→ Working data:
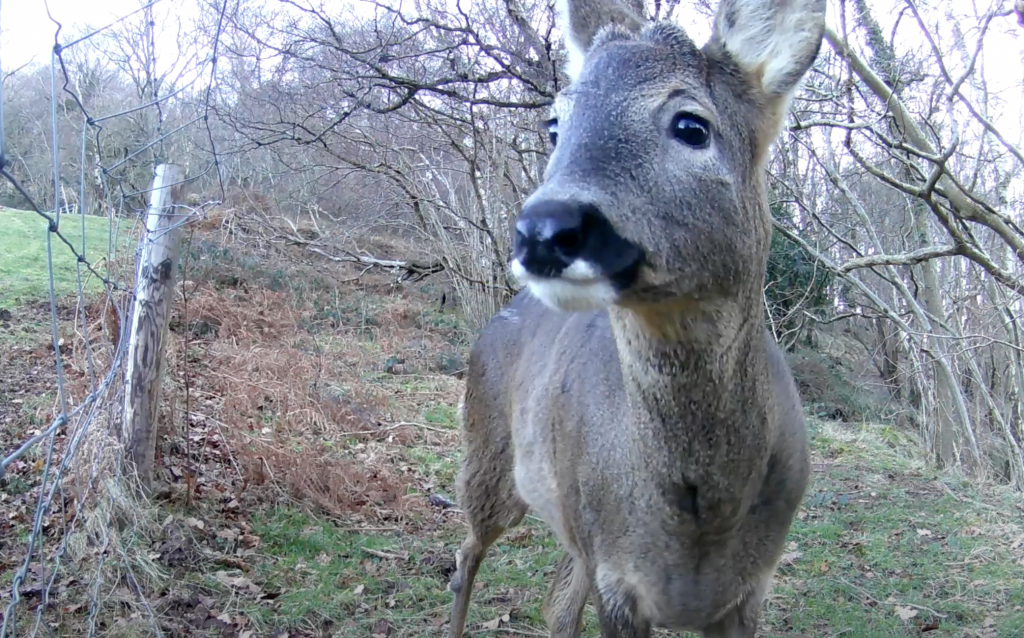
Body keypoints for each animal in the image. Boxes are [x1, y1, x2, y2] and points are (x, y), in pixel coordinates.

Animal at [446, 0, 823, 634]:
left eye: (692, 126)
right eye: (555, 124)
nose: (543, 230)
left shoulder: (750, 589)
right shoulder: (616, 580)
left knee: (556, 598)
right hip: (487, 452)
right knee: (465, 555)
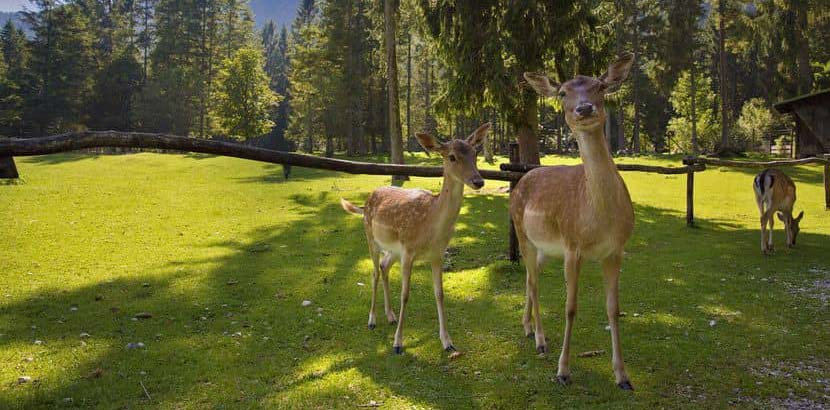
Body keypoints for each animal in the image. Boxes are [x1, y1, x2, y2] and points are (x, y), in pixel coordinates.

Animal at [342, 123, 490, 354]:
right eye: (452, 157)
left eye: (475, 153)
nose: (478, 181)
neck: (431, 227)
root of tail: (364, 204)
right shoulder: (409, 251)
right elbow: (405, 295)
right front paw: (397, 343)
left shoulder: (437, 254)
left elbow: (440, 294)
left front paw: (447, 341)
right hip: (371, 238)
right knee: (374, 272)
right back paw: (372, 320)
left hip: (393, 250)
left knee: (384, 266)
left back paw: (391, 316)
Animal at [516, 54, 640, 390]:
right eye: (562, 93)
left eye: (600, 86)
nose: (584, 108)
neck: (599, 221)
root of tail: (522, 177)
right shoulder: (573, 247)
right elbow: (571, 308)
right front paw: (563, 371)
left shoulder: (616, 250)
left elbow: (614, 310)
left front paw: (623, 376)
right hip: (522, 234)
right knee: (533, 283)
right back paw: (541, 340)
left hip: (545, 249)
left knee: (530, 279)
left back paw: (527, 327)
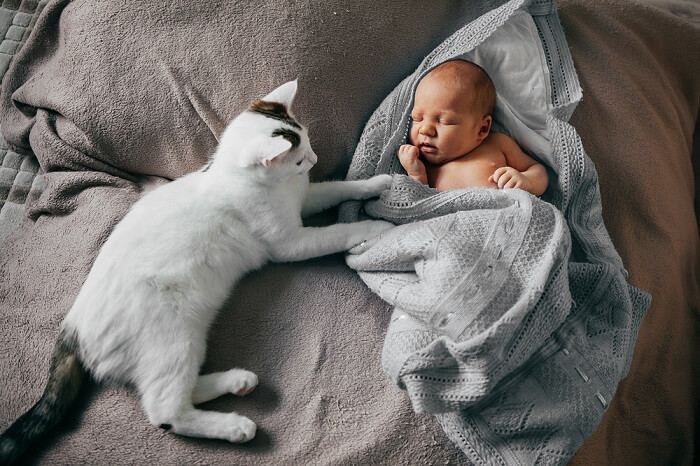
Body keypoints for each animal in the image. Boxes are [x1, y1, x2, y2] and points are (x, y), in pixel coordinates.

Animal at [0, 79, 394, 462]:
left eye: (308, 145)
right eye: (298, 160)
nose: (314, 159)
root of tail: (73, 329)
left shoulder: (306, 199)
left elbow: (337, 188)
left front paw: (377, 183)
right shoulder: (290, 242)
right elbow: (336, 232)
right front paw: (375, 229)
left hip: (187, 342)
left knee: (184, 390)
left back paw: (238, 382)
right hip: (174, 340)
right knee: (165, 410)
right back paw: (235, 426)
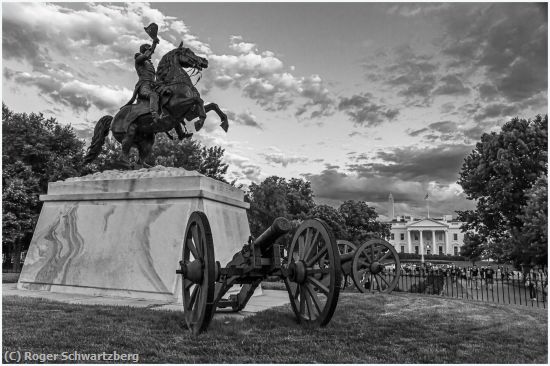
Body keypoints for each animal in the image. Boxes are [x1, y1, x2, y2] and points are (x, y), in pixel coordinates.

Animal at [82, 42, 229, 169]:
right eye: (188, 51)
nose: (205, 61)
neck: (177, 83)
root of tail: (113, 118)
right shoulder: (178, 107)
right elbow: (199, 101)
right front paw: (200, 123)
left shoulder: (188, 114)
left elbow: (212, 105)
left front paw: (224, 123)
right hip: (129, 132)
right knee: (124, 152)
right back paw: (127, 164)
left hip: (147, 139)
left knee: (141, 158)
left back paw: (147, 166)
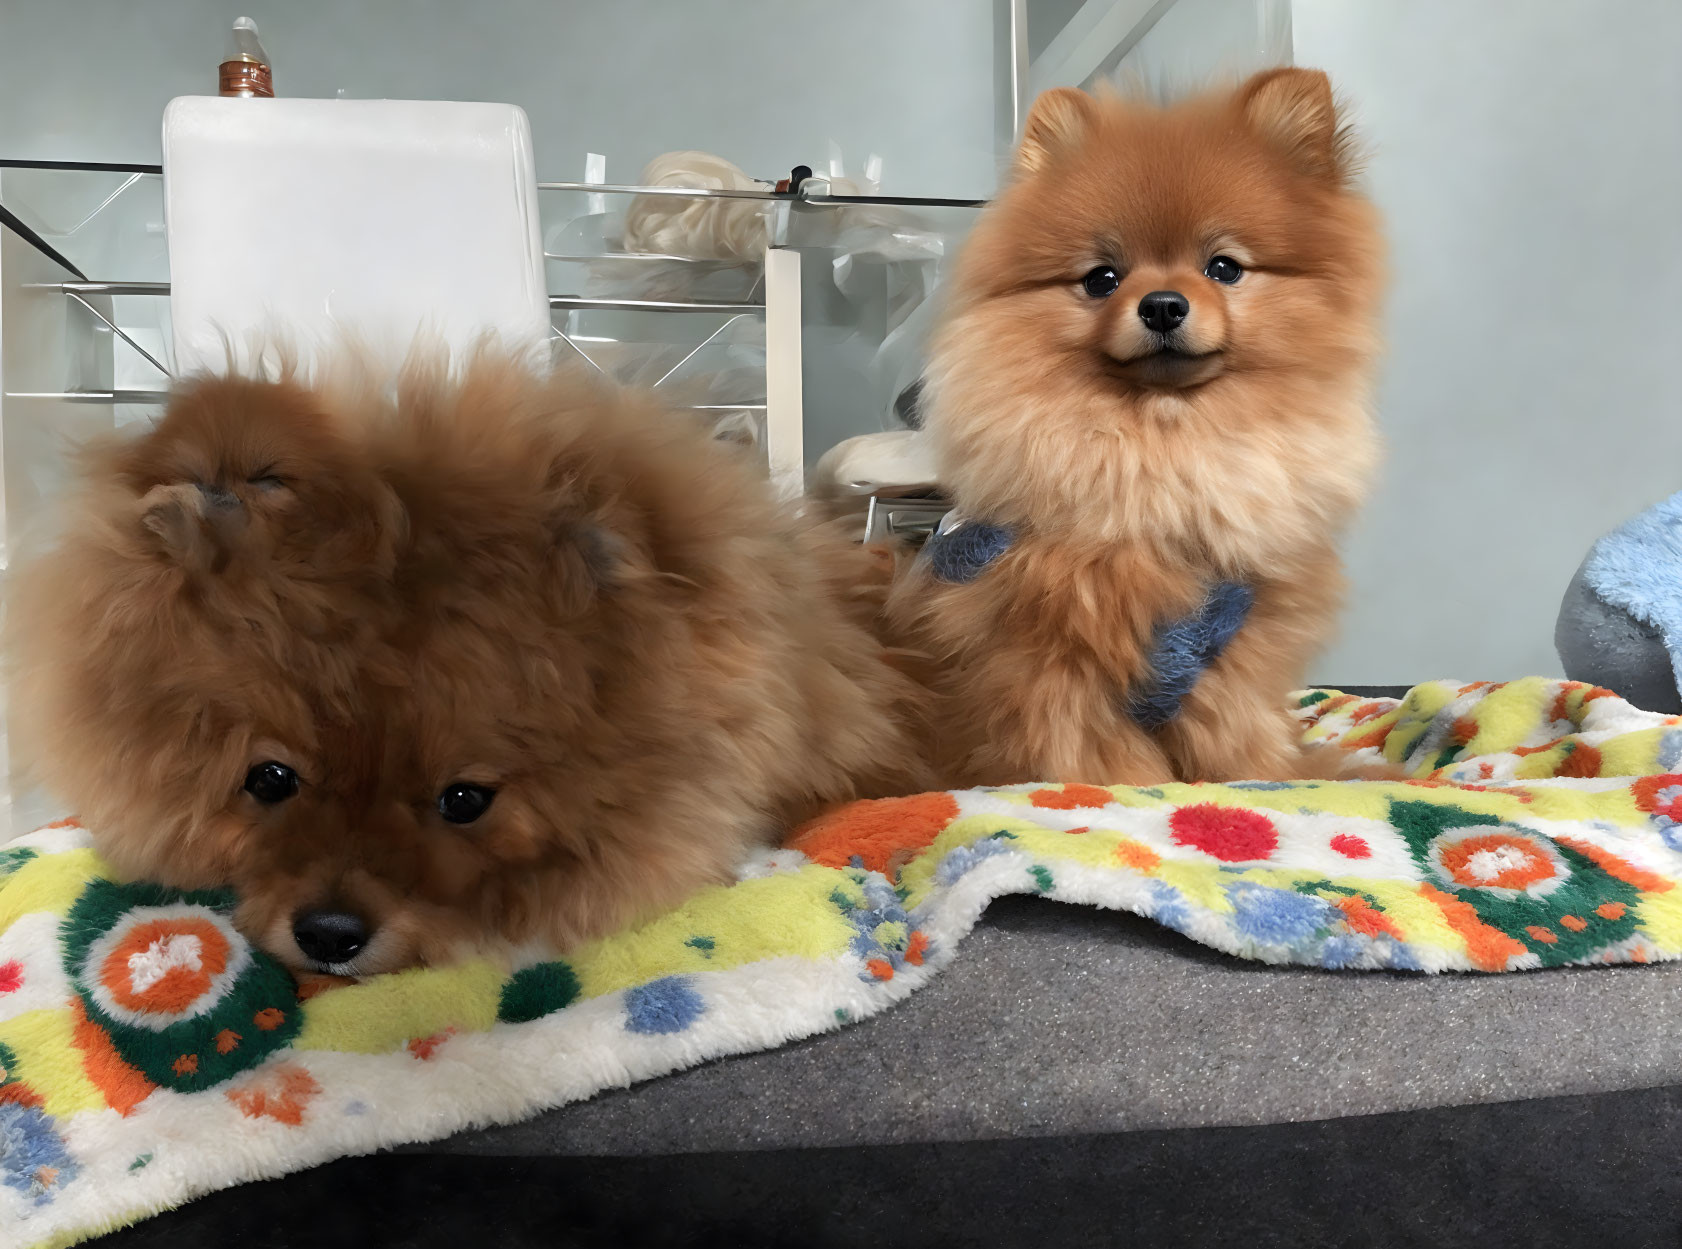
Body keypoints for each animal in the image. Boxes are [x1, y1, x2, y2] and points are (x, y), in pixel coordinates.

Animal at [888, 68, 1385, 786]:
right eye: (1102, 279)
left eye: (1224, 268)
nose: (1162, 304)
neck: (1164, 458)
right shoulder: (1051, 666)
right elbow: (1104, 763)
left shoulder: (1229, 663)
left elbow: (1242, 743)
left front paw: (1276, 778)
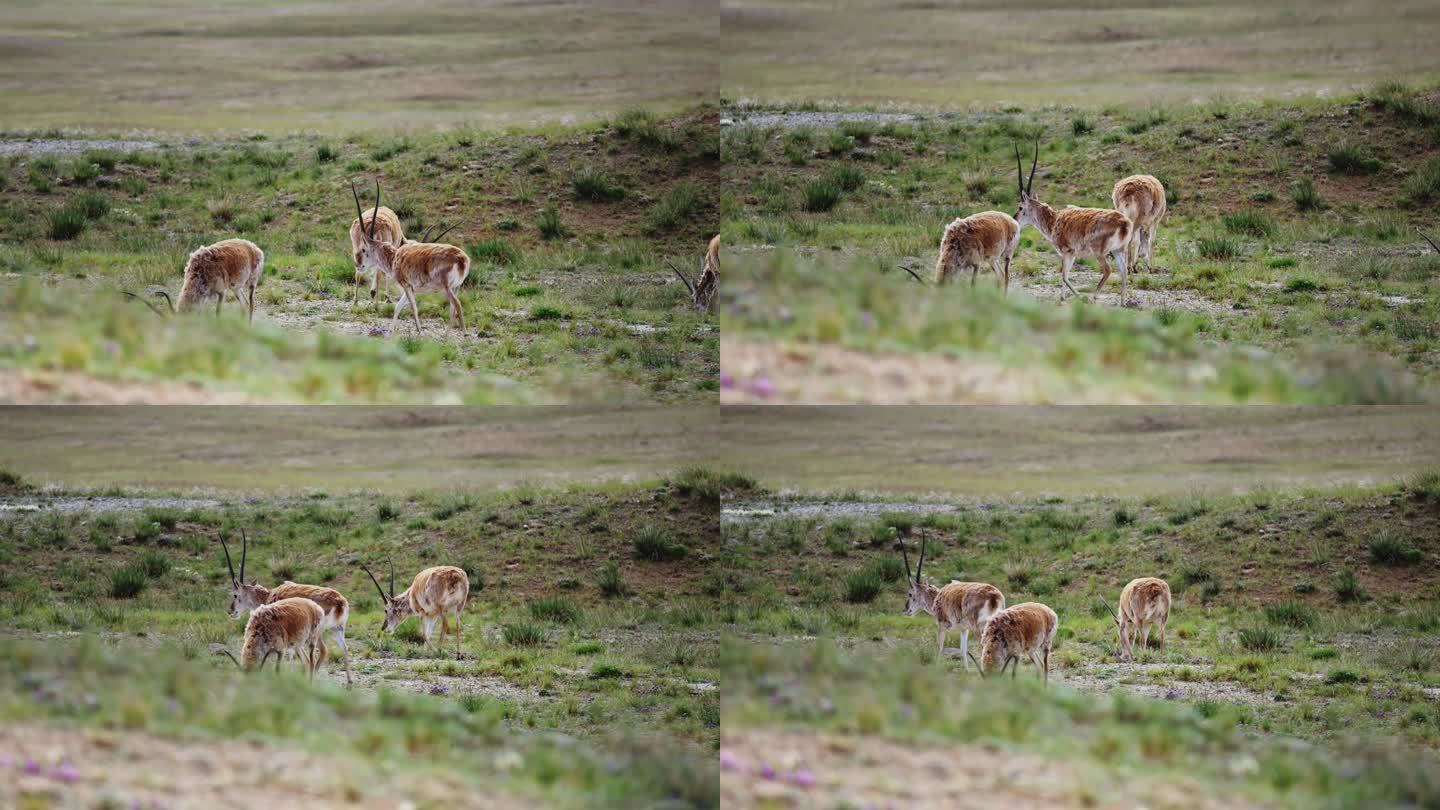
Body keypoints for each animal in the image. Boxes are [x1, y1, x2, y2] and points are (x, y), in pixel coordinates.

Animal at [218, 527, 354, 683]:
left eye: (235, 594)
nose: (231, 611)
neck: (268, 595)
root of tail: (339, 601)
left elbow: (293, 658)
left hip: (318, 633)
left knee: (322, 651)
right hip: (337, 628)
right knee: (344, 648)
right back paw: (349, 682)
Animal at [892, 536, 1008, 668]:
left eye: (910, 594)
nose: (906, 610)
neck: (936, 597)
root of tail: (993, 595)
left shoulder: (941, 625)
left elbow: (939, 647)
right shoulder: (964, 629)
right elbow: (963, 650)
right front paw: (966, 671)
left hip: (979, 628)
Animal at [1013, 138, 1134, 305]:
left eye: (1020, 207)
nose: (1014, 219)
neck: (1054, 220)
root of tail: (1124, 222)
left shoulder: (1068, 252)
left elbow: (1064, 276)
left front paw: (1077, 296)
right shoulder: (1071, 254)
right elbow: (1063, 276)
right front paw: (1062, 297)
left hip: (1100, 253)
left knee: (1108, 270)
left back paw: (1093, 297)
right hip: (1118, 250)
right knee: (1124, 271)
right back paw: (1122, 302)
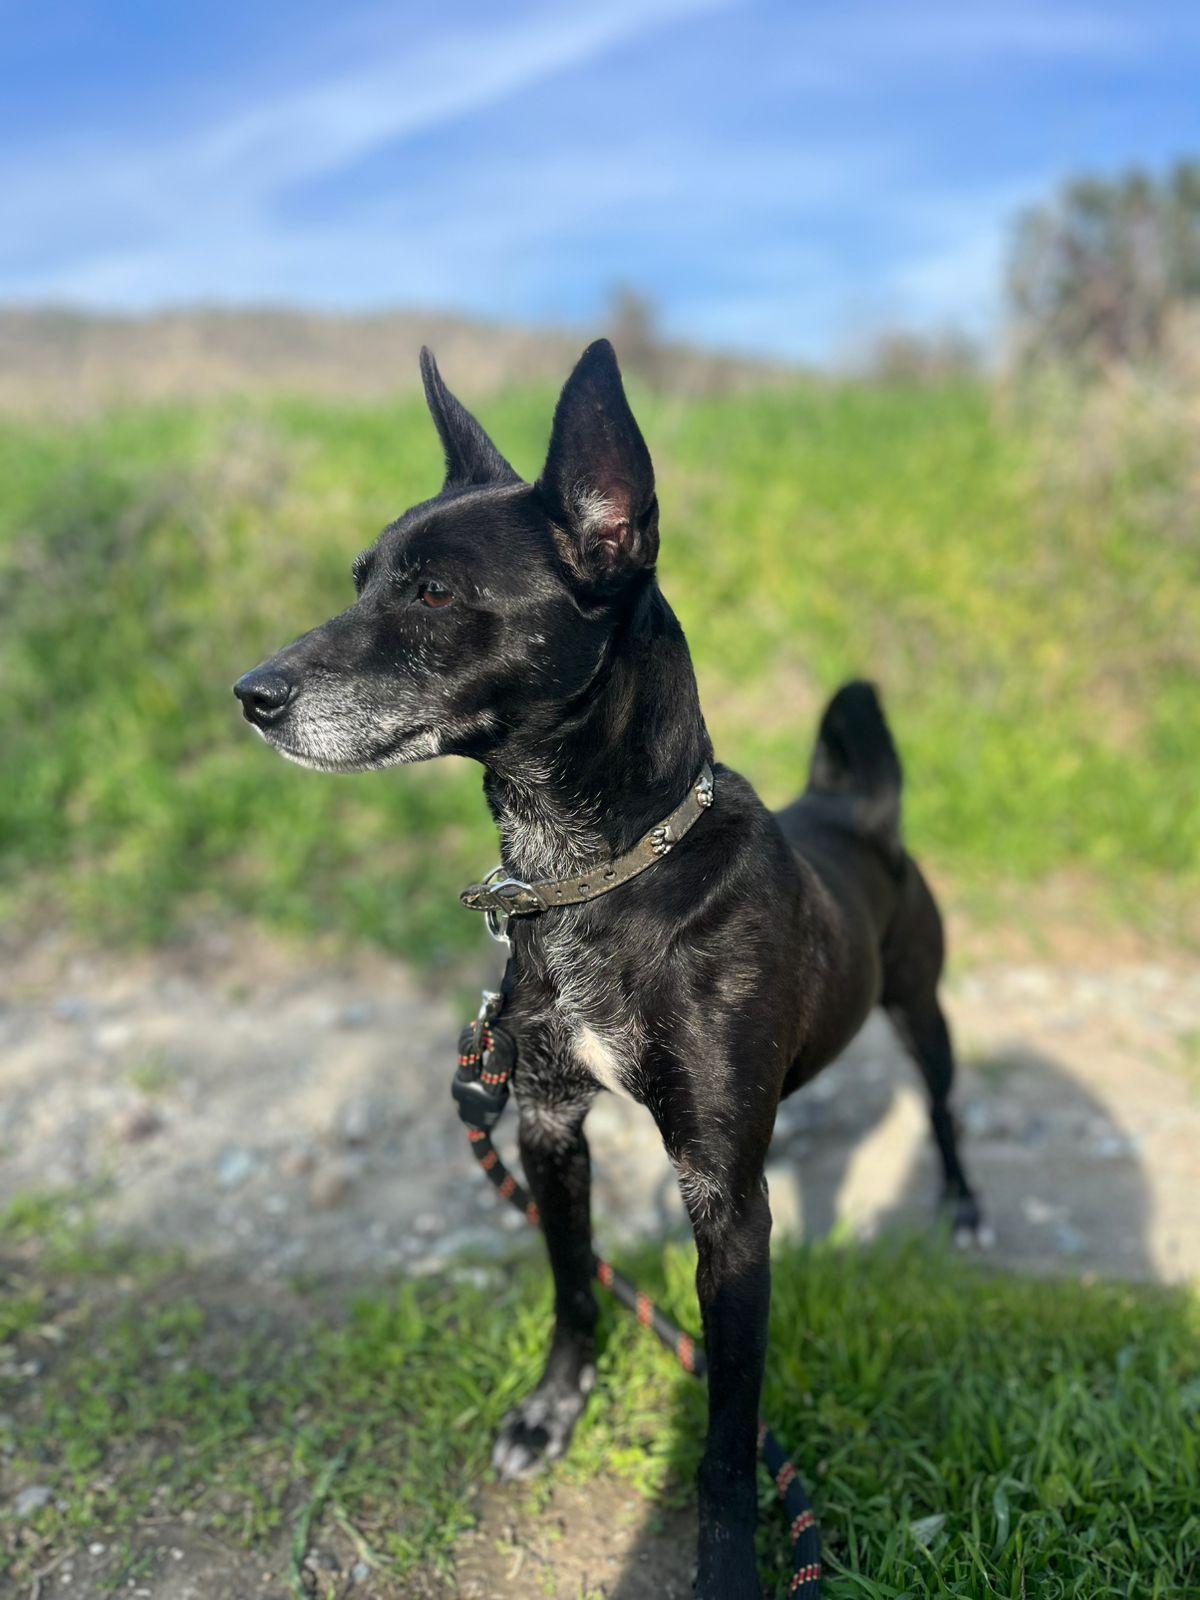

→ What the task requires:
Reproduce the material above exactly, but only from the line with "left front paw: (1077, 296)" through its last line, leaving pictures out.

→ Answer to the problem:
left front paw: (1077, 296)
right shoulder: (1071, 254)
right elbow: (1063, 276)
right front paw: (1062, 297)
left hip: (1100, 253)
left knee: (1108, 270)
left back paw: (1093, 297)
right hip: (1118, 250)
right knee: (1124, 271)
right back paw: (1122, 302)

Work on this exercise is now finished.